Vieni, c’è una strada senza spoiler nel bosco,
il suo nome conosco,
vuoi conoscerlo tuuuuuu?
Il campione dei pesi massimi del formalismo russo Valdimir Propp, lo sostiene dal 1928: le fiabe sono al centro.
Per dirla come se avessi fatto le scuole alte. L’ossatura narrativa della letteratura di genere, privata dalle caratteristiche specifiche legate al genere formulaico di riferimento, deriva direttamente dalle fiabe classiche e ne rappresenta la sua evoluzione coniugabile ai linguaggi contemporanei.
Tutto parte delle fiabe e poi diventa altro. Ma è nelle fiabe che si incontrano e si riconoscono tutti gli elementi che costituiscono il nostro racconto di genere, di qualunque genere esso sia.
Usare le fiabe oggi significa maneggiare degli elementi che si trovano nello strato più profondo e primigenio del DNA narrativo globale.
Stephen Sondheim, che non è un pirla, questa cosa la sapeva benissimo quando, nel 1986, si è messo a scrivere Into The Woods.
Rob Marshall, che non è da meno, sapeva di avere muscoli registici a sufficienza per dirigere la versione cinematografica del musical di cui sopra.

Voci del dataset
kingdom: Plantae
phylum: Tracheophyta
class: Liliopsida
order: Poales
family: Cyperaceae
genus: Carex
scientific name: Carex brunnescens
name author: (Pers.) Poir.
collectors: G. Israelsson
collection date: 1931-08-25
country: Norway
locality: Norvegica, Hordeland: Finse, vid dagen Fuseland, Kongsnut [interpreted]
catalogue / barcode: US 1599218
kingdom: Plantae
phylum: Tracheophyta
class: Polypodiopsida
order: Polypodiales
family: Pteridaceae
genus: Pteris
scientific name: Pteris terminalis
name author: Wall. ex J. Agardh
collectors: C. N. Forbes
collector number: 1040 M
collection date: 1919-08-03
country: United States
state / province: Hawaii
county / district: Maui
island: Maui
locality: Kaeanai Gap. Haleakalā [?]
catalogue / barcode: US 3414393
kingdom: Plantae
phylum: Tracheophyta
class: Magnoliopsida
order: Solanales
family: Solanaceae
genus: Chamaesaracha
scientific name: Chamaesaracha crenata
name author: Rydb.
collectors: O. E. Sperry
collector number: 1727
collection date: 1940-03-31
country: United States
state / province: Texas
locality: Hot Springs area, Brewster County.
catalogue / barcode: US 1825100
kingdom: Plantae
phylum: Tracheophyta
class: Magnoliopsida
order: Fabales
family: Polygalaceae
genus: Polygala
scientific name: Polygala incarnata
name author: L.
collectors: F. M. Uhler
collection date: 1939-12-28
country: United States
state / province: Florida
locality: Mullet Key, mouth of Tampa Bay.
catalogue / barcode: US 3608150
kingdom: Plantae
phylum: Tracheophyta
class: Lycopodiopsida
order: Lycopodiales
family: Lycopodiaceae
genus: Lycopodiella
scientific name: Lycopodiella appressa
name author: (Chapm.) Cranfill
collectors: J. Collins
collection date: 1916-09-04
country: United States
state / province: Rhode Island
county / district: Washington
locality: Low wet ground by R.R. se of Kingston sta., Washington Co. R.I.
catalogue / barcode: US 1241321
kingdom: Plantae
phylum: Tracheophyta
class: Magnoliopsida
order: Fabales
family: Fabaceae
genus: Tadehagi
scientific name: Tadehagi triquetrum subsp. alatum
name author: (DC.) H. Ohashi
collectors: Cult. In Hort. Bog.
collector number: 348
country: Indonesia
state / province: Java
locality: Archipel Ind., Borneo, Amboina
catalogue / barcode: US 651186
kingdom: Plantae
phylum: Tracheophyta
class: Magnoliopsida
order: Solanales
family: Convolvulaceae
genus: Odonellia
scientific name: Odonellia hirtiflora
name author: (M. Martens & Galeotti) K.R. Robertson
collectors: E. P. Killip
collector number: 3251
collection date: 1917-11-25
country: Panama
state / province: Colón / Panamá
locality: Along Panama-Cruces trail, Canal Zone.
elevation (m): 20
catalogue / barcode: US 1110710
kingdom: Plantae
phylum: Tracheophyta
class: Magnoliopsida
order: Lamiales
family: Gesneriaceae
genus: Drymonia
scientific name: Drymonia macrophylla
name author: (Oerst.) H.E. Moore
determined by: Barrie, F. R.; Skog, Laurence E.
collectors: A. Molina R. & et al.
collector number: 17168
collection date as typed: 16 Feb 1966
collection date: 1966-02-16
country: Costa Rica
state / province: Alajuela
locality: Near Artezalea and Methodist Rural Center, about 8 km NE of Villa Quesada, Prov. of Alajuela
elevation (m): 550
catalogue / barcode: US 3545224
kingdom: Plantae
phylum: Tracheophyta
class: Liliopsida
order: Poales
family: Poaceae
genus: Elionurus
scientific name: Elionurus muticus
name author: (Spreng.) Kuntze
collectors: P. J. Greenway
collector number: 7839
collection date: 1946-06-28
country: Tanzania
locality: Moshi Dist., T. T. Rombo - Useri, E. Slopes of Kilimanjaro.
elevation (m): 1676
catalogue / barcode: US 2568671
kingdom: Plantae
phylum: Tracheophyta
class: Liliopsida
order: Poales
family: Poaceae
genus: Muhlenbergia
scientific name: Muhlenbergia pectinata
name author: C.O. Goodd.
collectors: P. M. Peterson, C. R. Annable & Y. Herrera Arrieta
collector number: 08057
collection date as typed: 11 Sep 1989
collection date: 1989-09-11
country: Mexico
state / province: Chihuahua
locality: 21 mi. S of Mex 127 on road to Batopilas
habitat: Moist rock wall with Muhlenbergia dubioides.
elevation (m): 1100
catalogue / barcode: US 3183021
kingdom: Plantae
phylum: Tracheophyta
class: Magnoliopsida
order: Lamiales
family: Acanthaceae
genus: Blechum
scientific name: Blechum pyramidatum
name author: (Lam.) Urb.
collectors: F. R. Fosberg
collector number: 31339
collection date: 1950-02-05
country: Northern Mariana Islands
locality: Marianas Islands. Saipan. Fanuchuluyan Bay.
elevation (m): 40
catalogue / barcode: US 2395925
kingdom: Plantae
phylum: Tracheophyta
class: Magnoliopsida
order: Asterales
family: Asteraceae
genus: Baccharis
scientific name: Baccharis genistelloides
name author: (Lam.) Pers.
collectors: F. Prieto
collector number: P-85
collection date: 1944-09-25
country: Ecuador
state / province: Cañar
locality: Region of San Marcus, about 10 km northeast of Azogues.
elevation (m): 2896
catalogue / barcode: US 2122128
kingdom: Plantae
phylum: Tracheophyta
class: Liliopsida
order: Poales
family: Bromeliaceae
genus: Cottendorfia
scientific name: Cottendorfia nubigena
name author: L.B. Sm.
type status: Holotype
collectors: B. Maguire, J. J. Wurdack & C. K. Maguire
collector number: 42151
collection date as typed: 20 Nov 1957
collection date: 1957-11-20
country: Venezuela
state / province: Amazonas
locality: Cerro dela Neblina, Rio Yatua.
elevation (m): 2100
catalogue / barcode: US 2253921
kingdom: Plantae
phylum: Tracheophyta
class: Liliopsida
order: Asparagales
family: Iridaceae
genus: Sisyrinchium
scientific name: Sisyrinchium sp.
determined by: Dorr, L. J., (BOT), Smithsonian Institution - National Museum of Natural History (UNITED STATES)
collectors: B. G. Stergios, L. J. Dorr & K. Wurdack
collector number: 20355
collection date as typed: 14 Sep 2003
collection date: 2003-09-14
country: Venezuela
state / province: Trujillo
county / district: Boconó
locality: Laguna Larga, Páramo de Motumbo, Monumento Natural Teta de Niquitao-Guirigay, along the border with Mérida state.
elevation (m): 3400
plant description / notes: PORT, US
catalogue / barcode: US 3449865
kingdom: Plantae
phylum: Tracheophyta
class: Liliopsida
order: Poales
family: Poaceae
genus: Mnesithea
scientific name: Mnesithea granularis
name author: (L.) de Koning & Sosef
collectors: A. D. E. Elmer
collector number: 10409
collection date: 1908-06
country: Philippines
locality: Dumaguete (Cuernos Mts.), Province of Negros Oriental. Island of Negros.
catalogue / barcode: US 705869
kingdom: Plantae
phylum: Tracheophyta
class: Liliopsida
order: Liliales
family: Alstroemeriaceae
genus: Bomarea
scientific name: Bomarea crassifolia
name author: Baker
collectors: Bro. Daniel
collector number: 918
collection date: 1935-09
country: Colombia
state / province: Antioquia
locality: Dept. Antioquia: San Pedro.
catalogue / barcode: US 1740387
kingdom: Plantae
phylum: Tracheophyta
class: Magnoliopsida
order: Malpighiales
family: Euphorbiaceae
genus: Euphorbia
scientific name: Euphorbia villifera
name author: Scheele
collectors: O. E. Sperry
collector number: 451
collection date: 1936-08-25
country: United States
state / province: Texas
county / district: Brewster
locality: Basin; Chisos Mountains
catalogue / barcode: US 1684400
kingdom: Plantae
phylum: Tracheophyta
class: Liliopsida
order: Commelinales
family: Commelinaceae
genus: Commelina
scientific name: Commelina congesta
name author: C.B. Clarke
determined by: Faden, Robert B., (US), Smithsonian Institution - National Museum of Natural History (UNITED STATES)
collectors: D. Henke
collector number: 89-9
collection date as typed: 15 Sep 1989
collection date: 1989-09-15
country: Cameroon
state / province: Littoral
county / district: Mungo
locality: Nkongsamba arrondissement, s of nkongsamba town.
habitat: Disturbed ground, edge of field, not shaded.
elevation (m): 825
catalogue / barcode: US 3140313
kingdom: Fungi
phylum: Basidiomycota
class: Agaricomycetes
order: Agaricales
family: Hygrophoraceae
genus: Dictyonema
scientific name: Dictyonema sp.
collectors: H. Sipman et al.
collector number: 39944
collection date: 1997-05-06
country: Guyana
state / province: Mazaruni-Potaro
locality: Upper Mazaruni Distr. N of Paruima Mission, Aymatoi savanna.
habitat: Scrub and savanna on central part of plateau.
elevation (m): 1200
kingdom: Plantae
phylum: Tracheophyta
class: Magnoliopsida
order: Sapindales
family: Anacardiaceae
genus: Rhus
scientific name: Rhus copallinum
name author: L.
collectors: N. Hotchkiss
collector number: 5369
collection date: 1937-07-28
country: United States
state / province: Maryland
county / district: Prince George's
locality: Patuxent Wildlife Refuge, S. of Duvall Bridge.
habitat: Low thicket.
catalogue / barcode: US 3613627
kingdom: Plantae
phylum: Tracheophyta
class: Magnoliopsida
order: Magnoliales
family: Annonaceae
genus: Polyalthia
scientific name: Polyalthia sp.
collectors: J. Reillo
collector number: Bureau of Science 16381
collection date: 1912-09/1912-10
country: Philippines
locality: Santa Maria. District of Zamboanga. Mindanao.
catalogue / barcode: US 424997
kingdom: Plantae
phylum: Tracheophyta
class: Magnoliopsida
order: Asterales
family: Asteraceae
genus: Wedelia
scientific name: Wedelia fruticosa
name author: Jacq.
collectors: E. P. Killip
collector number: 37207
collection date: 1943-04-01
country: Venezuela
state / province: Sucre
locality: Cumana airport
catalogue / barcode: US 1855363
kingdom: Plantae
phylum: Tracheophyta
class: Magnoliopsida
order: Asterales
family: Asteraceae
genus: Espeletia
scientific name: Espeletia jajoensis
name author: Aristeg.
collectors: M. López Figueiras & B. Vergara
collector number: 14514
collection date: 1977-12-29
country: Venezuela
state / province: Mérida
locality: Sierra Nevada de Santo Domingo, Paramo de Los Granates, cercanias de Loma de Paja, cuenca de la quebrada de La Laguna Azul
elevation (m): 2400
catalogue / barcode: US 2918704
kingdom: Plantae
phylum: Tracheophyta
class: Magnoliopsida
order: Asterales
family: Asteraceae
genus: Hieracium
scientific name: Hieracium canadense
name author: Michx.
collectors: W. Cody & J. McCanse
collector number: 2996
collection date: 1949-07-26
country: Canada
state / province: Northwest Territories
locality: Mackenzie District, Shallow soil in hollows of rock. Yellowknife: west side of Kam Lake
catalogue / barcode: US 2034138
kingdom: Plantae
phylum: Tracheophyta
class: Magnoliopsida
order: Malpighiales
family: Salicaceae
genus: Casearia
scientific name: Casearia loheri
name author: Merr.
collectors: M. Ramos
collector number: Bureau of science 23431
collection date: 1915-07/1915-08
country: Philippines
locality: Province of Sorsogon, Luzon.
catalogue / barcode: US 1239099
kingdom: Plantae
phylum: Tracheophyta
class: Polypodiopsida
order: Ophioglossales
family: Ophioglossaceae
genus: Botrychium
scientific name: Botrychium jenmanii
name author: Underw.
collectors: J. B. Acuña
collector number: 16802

→ **Da fare**
Rispondi a queste domande sul testo sulle fiabe:
1. Da che anno Propp sostiene che le fiabe sono al centro?
2. In che anno Stephen Sondheim si è messo a scrivere Into The Woods?
3. Che cosa ha diretto Rob Marshall?

→ **Risposta**
1. Dal 1928.
2. Nel 1986.
3. La versione cinematografica del musical Into The Woods.